Exercise requirements:
Reproduce the data exactly; no word may be added or dropped.
<<<<
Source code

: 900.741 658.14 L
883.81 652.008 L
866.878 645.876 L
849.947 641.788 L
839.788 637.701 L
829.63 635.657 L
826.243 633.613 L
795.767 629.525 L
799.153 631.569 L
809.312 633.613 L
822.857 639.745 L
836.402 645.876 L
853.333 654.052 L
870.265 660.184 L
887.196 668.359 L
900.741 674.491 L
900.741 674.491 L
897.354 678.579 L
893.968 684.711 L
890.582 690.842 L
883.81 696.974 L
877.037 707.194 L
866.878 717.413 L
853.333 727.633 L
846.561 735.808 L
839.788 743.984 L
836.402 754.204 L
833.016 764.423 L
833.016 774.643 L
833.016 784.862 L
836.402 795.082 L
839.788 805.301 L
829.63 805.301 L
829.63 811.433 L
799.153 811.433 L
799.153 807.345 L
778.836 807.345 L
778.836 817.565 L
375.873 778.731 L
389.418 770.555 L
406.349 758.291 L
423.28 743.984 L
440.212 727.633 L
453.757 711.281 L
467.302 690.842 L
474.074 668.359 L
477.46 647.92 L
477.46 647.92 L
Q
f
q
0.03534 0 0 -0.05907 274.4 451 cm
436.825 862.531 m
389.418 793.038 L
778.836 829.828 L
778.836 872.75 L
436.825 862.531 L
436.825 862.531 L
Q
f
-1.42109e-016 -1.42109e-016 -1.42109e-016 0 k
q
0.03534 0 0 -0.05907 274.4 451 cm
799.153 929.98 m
>>>>
Result of the exercise:
Source code

: 900.741 658.14 L
883.81 652.008 L
866.878 645.876 L
849.947 641.788 L
839.788 637.701 L
829.63 635.657 L
826.243 633.613 L
795.767 629.525 L
799.153 631.569 L
809.312 633.613 L
822.857 639.745 L
836.402 645.876 L
853.333 654.052 L
870.265 660.184 L
887.196 668.359 L
900.741 674.491 L
900.741 674.491 L
897.354 678.579 L
893.968 684.711 L
890.582 690.842 L
883.81 696.974 L
877.037 707.194 L
866.878 717.413 L
853.333 727.633 L
846.561 735.808 L
839.788 743.984 L
836.402 754.204 L
833.016 764.423 L
833.016 774.643 L
833.016 784.862 L
836.402 795.082 L
839.788 805.301 L
829.63 805.301 L
829.63 811.433 L
799.153 811.433 L
799.153 807.345 L
778.836 807.345 L
778.836 817.565 L
375.873 778.731 L
389.418 770.555 L
406.349 758.291 L
423.28 743.984 L
440.212 727.633 L
453.757 711.281 L
467.302 690.842 L
474.074 668.359 L
477.46 647.92 L
477.46 647.92 L
Q
f
q
0.03534 0 0 -0.05907 274.4 451 cm
436.825 862.531 m
389.418 793.038 L
778.836 829.828 L
778.836 872.75 L
436.825 862.531 L
436.825 862.531 L
Q
f
-1.42109e-016 -1.42109e-016 -1.42109e-016 0 k
q
0.03534 0 0 -0.05907 274.4 451 cm
799.153 929.98 m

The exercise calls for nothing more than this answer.